The first one I remember is Alan J. "Joe" Pryor. He graduated a year ahead of me at Texas Tech. We were best friends. 

After Commissioning, he went to Pilot Training and did well enough to be qualified for fighters. (Not qualified meant Bombers or Cargo or First Assignment Instructor Pilot.) Assignment night rolled around, his name was called. He came to attention and acknowledge the order to report to F-111 School. 

 Completes that checkout and is assigned to Cannon AFB in lovely Clovis, New Mexico. As he gains experience in the jet, he eventually gets upgraded to Instructor Pilot and picks up the call sign of "Tex". 

On 10/17/1984, He's flying in the Weapon's System Officer's position checking out a new Pilot on a single ship night bombing mission to the White Sands Missile Range. As they're approaching the range, but still in the mountains to the northeast, something happens. 

 Folks in the vicinity reported a huge fireball (the aircraft had 40,000 Lbs/~6150 Gal of fuel on board).
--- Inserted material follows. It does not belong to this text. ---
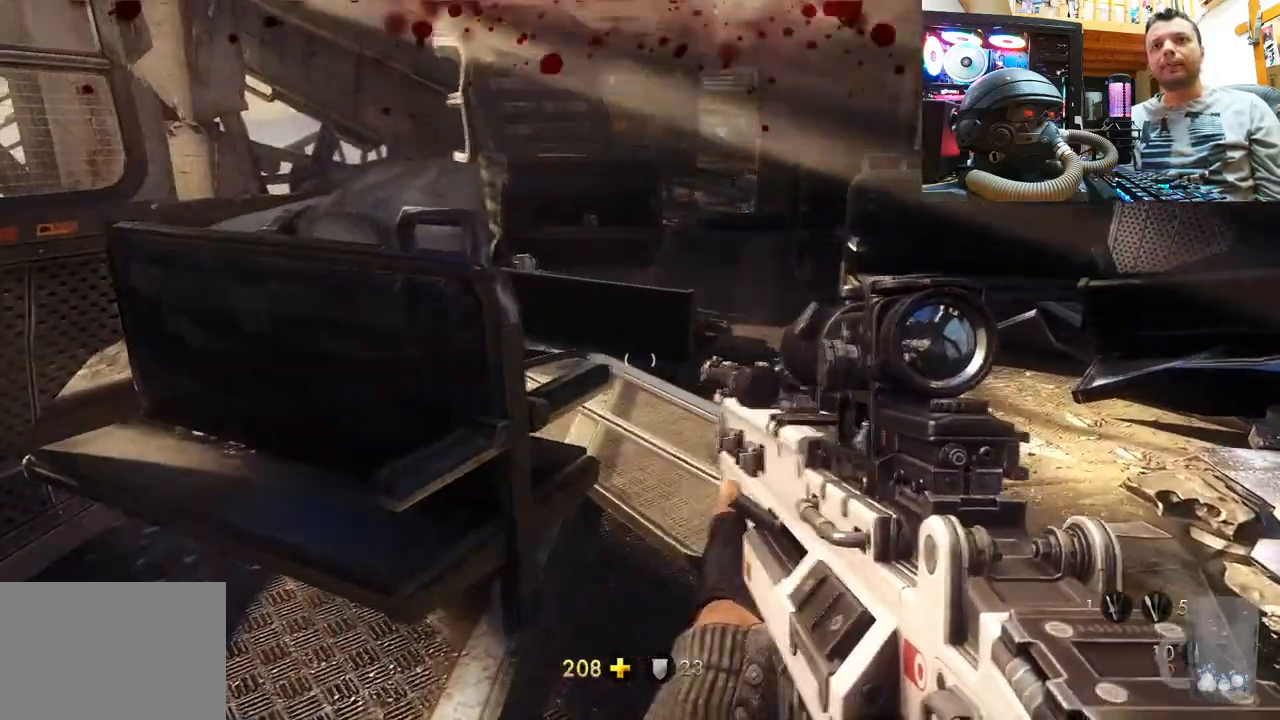
{"buttons": [], "left_stick": "up", "right_stick": "center", "events": [[267, "left_stick", "up"], [300, "right_stick", "center"]]}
Both Joe and the Pilot died instantly, most likely not even aware something had gone wrong. Crash investigators reported that debris was scattered over 6 square miles. 
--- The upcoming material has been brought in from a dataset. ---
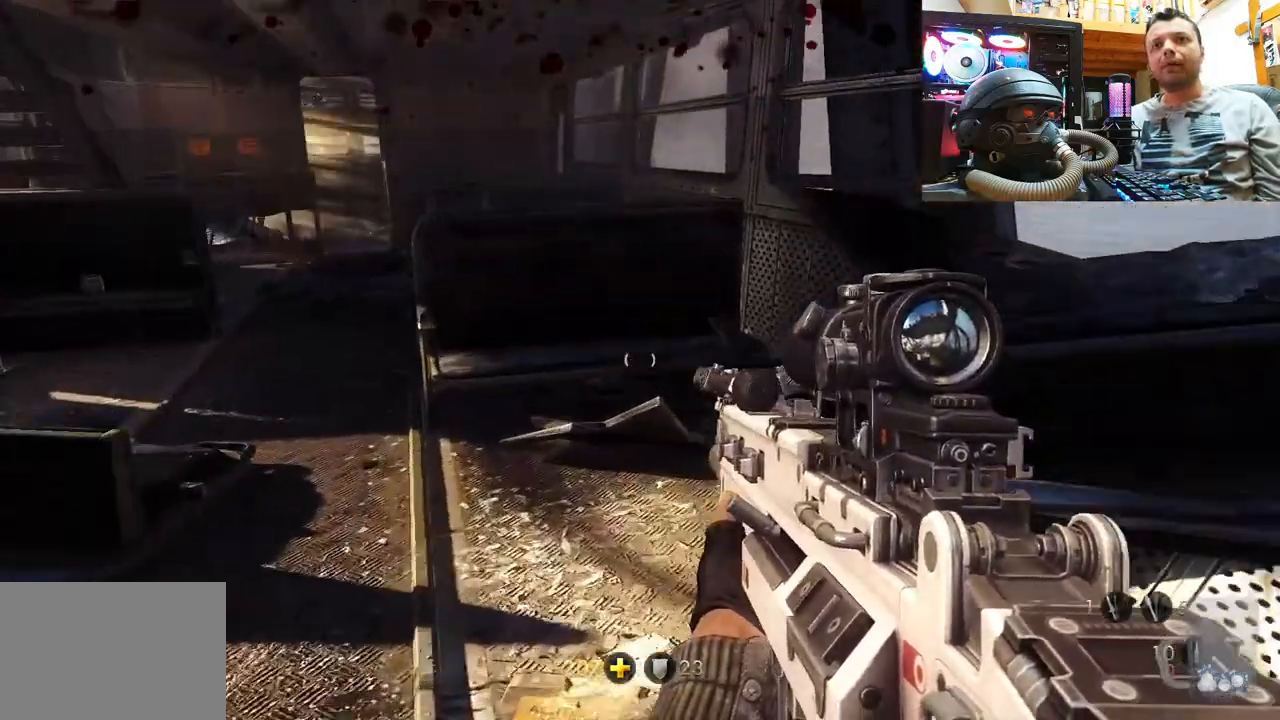
{"buttons": [], "left_stick": "up", "right_stick": "center", "events": [[17, "right_stick", "left"], [300, "right_stick", "center"]]}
I was assigned to Holloman AFB at the time. Heard about the crash the following morning when I went to the squadron. The next day, after families were notified, they released the names. First flying related fatality that I had known well. That was tough.

Yeah, I remember him on this day. Died, on duty, doing his best to protect the country. 

We lived off base while assigned to Holloman, . Across the road was a newly married couple who had just arrived. He would be going through my Squadron to be checked out as an Instructor Pilot. His name was Ross LaTorra. He had been an A-10 Pilot. I was one of his instructors. 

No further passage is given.